AI-ACCELERATED DRUG DISCOVERY
Available from Reaxense
This protein is integrated into the Receptor.AI ecosystem as a prospective target with high therapeutic potential. We performed a comprehensive characterization of Solute carrier family 53 member 1 including:
1. LLM-powered literature research
Our custom-tailored LLM extracted and formalized all relevant information about the protein from a large set of structured and unstructured data sources and stored it in the form of a Knowledge Graph. This comprehensive analysis allowed us to gain insight into Solute carrier family 53 member 1 therapeutic significance, existing small molecule ligands, relevant off-targets, and protein-protein interactions.
Fig. 1. Preliminary target research workflow
2. AI-Driven Conformational Ensemble Generation
Starting from the initial protein structure, we employed advanced AI algorithms to predict alternative functional states of Solute carrier family 53 member 1, including large-scale conformational changes along "soft" collective coordinates. Through molecular simulations with AI-enhanced sampling and trajectory clustering, we explored the broad conformational space of the protein and identified its representative structures. Utilizing diffusion-based AI models and active learning AutoML, we generated a statistically robust ensemble of equilibrium protein conformations that capture the receptor's full dynamic behavior, providing a robust foundation for accurate structure-based drug design.
Fig. 2. AI-powered molecular dynamics simulations workflow
3. Binding pockets identification and characterization
We employed the AI-based pocket prediction module to discover orthosteric, allosteric, hidden, and cryptic binding pockets on the protein’s surface. Our technique integrates the LLM-driven literature search and structure-aware ensemble-based pocket detection algorithm that utilizes previously established protein dynamics. Tentative pockets are then subject to AI scoring and ranking with simultaneous detection of false positives. In the final step, the AI model assesses the druggability of each pocket enabling a comprehensive selection of the most promising pockets for further targeting.

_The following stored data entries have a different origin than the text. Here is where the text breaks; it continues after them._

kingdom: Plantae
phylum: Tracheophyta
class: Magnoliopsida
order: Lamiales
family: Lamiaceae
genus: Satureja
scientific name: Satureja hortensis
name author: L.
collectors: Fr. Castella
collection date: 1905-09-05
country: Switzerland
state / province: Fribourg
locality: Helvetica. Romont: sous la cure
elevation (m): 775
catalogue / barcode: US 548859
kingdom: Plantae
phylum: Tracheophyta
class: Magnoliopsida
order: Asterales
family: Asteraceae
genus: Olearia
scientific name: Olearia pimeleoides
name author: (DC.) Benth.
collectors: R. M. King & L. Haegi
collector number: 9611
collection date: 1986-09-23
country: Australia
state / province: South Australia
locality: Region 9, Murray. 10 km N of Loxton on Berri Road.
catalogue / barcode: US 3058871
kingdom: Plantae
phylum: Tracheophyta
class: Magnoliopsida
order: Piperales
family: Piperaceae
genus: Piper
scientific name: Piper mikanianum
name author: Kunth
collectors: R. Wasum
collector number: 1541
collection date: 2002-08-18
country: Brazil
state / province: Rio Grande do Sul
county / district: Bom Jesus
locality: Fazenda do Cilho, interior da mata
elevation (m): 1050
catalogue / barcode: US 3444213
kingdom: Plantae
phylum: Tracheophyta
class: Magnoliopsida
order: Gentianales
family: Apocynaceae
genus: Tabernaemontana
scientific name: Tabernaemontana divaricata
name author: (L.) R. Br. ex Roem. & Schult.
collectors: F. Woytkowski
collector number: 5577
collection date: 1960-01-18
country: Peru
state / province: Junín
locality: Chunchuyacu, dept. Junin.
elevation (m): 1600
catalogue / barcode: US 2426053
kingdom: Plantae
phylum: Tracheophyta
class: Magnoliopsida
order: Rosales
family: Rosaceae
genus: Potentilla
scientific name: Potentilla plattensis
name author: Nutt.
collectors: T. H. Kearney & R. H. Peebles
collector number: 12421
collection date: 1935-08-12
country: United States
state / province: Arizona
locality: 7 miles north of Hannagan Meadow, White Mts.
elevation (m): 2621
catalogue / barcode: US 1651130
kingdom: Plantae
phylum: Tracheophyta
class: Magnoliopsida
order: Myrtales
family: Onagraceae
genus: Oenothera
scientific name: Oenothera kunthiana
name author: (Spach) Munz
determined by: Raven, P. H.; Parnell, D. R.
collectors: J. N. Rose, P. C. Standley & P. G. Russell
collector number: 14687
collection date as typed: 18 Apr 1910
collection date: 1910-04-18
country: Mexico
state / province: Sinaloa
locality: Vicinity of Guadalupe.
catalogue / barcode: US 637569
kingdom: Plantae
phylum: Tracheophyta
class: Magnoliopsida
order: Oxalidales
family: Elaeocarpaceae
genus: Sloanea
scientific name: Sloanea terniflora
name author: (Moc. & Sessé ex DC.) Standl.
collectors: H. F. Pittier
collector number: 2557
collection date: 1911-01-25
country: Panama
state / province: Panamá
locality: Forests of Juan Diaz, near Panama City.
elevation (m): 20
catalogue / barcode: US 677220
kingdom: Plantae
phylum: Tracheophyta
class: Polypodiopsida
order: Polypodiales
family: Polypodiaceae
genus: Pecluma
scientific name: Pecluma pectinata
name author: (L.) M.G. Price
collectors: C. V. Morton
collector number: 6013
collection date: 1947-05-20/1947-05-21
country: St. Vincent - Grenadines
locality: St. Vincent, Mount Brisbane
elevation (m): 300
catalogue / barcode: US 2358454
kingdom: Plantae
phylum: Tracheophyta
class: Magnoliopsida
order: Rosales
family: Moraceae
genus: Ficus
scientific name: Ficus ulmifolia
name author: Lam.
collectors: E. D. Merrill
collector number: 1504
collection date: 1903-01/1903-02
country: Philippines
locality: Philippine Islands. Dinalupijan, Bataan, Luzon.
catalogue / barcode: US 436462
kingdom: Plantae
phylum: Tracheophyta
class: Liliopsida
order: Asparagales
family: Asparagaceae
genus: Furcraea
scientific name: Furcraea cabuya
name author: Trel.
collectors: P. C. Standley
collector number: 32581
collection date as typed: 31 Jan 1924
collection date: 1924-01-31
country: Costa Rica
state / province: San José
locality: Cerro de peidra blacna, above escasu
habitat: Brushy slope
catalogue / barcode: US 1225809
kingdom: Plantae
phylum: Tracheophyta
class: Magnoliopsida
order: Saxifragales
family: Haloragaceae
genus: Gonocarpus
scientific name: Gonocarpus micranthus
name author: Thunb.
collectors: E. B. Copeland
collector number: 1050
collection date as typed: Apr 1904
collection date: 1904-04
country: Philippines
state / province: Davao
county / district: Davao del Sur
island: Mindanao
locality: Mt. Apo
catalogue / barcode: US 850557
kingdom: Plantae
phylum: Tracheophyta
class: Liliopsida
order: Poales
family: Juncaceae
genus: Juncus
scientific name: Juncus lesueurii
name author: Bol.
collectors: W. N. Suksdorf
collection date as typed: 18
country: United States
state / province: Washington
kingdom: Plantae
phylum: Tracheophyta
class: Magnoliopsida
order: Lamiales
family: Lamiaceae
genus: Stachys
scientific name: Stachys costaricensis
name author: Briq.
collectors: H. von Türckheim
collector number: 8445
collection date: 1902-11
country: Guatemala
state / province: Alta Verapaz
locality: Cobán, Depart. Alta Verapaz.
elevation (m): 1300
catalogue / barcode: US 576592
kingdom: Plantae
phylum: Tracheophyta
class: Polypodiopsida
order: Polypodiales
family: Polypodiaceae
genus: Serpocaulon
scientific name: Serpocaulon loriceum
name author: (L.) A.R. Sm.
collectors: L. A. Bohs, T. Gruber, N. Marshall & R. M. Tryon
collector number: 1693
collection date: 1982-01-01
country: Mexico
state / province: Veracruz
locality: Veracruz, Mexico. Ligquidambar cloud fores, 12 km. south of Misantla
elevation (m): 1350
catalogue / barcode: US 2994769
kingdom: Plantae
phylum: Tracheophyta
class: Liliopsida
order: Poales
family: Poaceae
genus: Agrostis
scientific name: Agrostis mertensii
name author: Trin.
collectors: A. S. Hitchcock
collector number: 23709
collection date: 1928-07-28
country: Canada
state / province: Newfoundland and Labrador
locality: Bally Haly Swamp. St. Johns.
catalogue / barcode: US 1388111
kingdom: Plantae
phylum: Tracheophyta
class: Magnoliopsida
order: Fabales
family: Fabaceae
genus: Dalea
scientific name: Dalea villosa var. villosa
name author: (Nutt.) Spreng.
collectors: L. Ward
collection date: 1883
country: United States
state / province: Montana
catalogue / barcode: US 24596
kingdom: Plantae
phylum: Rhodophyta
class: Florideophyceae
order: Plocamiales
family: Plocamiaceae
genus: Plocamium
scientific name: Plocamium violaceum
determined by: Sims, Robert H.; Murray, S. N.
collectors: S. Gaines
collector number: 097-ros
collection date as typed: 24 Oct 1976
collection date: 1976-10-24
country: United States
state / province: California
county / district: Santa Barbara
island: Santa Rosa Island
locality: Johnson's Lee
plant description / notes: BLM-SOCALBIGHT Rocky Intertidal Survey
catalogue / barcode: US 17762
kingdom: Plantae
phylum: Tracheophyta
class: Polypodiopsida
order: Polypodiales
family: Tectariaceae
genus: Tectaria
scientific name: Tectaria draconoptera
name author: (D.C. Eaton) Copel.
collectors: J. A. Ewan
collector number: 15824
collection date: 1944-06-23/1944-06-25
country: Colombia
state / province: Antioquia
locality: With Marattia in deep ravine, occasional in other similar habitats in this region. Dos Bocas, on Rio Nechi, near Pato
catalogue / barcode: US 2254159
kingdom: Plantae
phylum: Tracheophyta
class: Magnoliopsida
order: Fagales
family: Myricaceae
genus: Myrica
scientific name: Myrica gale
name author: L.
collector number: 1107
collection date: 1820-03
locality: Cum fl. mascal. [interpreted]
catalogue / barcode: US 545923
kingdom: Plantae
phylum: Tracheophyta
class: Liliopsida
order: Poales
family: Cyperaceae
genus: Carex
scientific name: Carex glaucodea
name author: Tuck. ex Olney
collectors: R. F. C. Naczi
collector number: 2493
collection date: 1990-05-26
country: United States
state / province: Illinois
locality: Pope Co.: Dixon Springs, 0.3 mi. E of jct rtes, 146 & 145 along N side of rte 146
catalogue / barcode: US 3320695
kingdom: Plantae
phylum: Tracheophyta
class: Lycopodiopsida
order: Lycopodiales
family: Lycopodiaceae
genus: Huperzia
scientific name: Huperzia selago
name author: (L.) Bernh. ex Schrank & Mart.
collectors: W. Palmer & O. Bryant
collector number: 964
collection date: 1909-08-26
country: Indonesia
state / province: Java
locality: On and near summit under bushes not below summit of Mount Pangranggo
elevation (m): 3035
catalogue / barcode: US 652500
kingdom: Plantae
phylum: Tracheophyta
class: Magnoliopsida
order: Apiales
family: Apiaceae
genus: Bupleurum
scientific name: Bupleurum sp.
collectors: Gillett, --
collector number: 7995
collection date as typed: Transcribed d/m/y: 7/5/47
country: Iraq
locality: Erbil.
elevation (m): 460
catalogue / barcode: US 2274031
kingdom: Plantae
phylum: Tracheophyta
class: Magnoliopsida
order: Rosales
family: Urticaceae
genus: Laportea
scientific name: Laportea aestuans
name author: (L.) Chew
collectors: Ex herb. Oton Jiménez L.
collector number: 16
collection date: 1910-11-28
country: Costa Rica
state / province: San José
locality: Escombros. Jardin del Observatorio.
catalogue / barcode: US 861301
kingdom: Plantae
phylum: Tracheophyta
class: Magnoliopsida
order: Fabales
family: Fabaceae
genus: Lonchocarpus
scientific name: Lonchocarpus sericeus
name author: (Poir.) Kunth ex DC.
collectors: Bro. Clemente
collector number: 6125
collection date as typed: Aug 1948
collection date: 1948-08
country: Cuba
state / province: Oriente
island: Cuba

Fig. 3. AI-based binding pocket detection workflow
4. AI-Powered Virtual Screening
Our ecosystem is equipped to perform AI-driven virtual screening on Solute carrier family 53 member 1. With access to a vast chemical space and cutting-edge AI docking algorithms, we can rapidly and reliably predict the most promising, novel, diverse, potent, and safe small molecule ligands of Solute carrier family 53 member 1. This approach allows us to achieve an excellent hit rate and to identify compounds ready for advanced lead discovery and optimization.
Fig. 4. The screening workflow of Receptor.AI
Receptor.AI, in partnership with Reaxense, developed a next-generation technology for on-demand focused library design to enable extensive target exploration.
The focused library for Solute carrier family 53 member 1 includes a list of the most effective modulators, each annotated with 38 ADME-Tox and 32 physicochemical and drug-likeness parameters. Furthermore, each compound is shown with its optimal docking poses, affinity scores, and activity scores, offering a detailed summary.
Solute carrier family 53 member 1
partner:
Reaxense
upacc:
Q9UBH6
UPID:
S53A1_HUMAN
Alternative names:
Phosphate exporter SLC53A1; Protein SYG1 homolog; Xenotropic and polytropic murine leukemia virus receptor X3; Xenotropic and polytropic retrovirus receptor 1
Alternative UPACC:
Q9UBH6; O95719; Q7L8K9; Q8IW20; Q9NT19; Q9UFB9
Background:
Solute carrier family 53 member 1 (SLC53A1) functions as an inorganic ion transporter, crucial for phosphate homeostasis. It prevents intracellular phosphate accumulation, preserving calcium signaling. SLC53A1 binds inositol hexakisphosphate and similar molecules, playing a key role in regulating phosphate flux. Its alternative names include Phosphate exporter SLC53A1 and Xenotropic and polytropic murine leukemia virus receptor X3.
Therapeutic significance:
SLC53A1's involvement in Basal ganglia calcification, idiopathic, 6, characterized by brain calcifications and a spectrum of neuropsychiatric symptoms, highlights its potential as a therapeutic target. Understanding SLC53A1's role could open doors to novel treatments for this condition.